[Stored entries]
════

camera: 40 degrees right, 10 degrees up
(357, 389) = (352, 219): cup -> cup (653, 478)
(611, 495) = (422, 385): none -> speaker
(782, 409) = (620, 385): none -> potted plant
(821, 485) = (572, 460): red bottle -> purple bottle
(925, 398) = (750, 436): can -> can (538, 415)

════

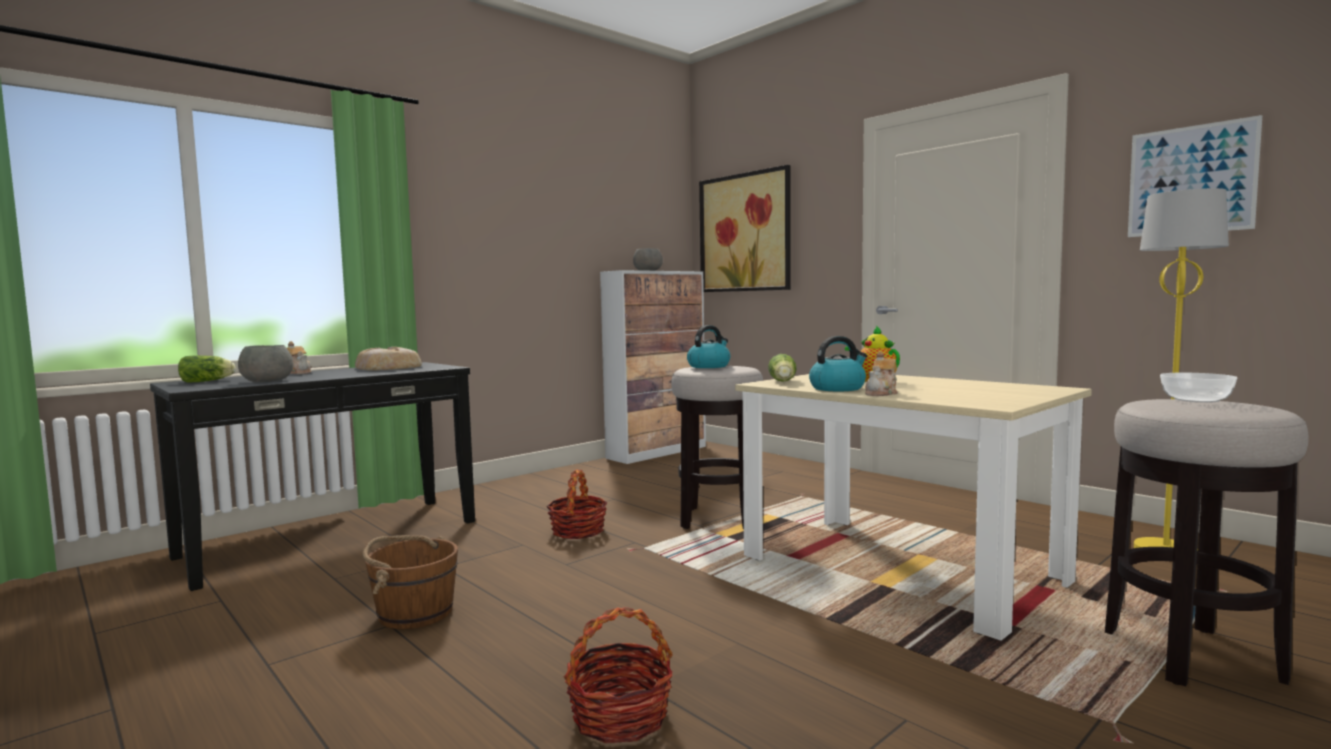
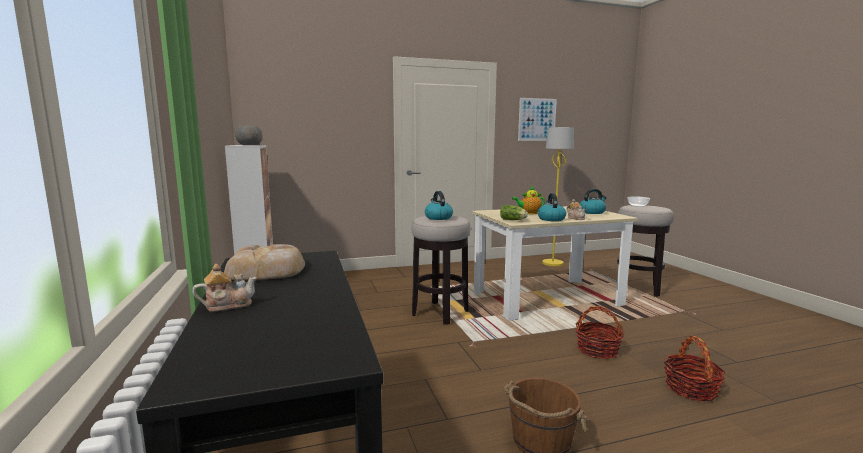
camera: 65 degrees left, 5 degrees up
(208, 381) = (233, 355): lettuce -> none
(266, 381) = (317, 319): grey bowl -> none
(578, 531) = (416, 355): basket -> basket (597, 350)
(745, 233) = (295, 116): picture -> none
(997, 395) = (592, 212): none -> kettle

════

● **What needs to be done**
Would you filter the records and copy out each line containing "none"?

● **Completed exercise**
(611, 495) = (422, 385): none -> speaker
(782, 409) = (620, 385): none -> potted plant
(208, 381) = (233, 355): lettuce -> none
(266, 381) = (317, 319): grey bowl -> none
(745, 233) = (295, 116): picture -> none
(997, 395) = (592, 212): none -> kettle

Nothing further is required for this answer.